# Spinning- crafting- My spun yarn, The stick pin for my shawl and The pin I made for my shawl



## mama879 (Jan 27, 2011)

The stick pin for my shawl costs me .05
Had a $10. reward from paradise fibers.

The pin I made for my shawl

The yarn is spun with Sari roving and Southern African wool type of wool unknown. I really like the color they do pop more then the camera picked up and it has some nice shine to it.


----------



## Reba1 (Feb 5, 2012)

That's my problem, I spin because I like to spin. Then I can't figure out what to make with the limited yardage. One of these days it will all come together in a project. 
Nice shawl pins!


----------



## Cdambro (Dec 30, 2013)

Very nice.....your pin was a bargain and love what you made for your shawl. What pretty yarn. All of a sudden, what your yarn want to be spun into will pop right into your head. If not for awhile, you can just admire how nice it looks.


----------



## IndigoSpinner (Jul 9, 2011)

Rather than trying to make a whole project from your yarn, you could use it as trim on a project with some other yarn to display it as a highlight. 

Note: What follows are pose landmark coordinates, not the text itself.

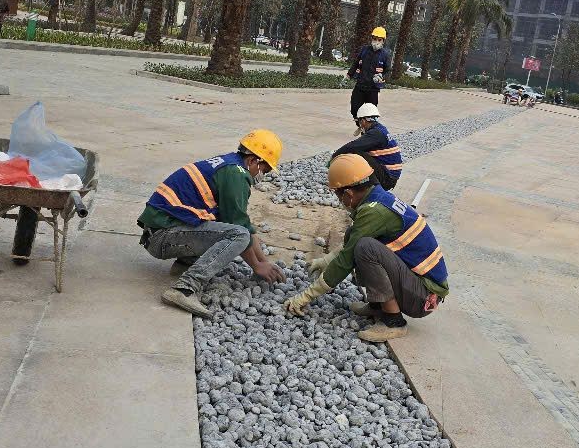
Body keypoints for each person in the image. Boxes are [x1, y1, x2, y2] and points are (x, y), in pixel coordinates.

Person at [284, 154, 448, 343]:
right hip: (418, 286)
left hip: (423, 297)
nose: (339, 199)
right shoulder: (377, 197)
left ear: (348, 193)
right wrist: (325, 261)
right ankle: (378, 306)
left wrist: (306, 296)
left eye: (338, 194)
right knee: (358, 238)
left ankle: (393, 322)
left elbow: (346, 260)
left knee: (366, 248)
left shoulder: (374, 211)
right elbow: (351, 243)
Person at [138, 129, 286, 315]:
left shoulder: (229, 164)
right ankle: (184, 289)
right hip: (162, 237)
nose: (262, 174)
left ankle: (186, 261)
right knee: (237, 236)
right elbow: (240, 231)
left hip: (160, 233)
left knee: (232, 229)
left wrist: (264, 263)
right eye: (264, 169)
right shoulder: (237, 175)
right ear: (253, 160)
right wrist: (257, 265)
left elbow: (244, 224)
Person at [330, 102, 403, 190]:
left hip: (387, 179)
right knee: (360, 150)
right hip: (389, 176)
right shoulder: (379, 129)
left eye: (359, 122)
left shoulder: (375, 133)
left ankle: (359, 185)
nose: (360, 125)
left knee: (356, 152)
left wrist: (334, 157)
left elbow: (352, 146)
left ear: (363, 120)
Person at [346, 26, 391, 116]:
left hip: (373, 89)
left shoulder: (385, 55)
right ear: (371, 39)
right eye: (375, 39)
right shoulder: (364, 50)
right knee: (354, 109)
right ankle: (360, 126)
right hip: (360, 85)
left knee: (370, 113)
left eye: (379, 40)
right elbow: (356, 63)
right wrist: (349, 74)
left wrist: (382, 77)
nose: (376, 42)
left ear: (383, 41)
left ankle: (368, 129)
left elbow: (388, 71)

I think it would be a better showcase than making an entire project with just your yarn.


----------



## mama879 (Jan 27, 2011)

I have used it before as trim.Thank you for the tip. But I do have roving let over I just need to find time now to spin it. It is a bit shiny so I was thinking a mobius scarf a little wide so I could use one side for my head.


----------



## desireeross (Jun 2, 2013)

All beautiful. 

A tip. When I spin and don't have a project in mind I spin at least 120-150 grams. This in fingering gives me at least 400 yards . When I dye my braids I dye two 120 gram brands

If I find I have too little, I pair it with a solid . This accentuates the hand spun beautifully


----------



## desireeross (Jun 2, 2013)

mama879 said:


> I have used it before as trim.Thank you for the tip. But I do have roving let over I just need to find time now to spin it. It is a bit shiny so I was thinking a mobius scarf a little wide so I could use one side for my head.


You definitely have enough for a möbius Cowl


----------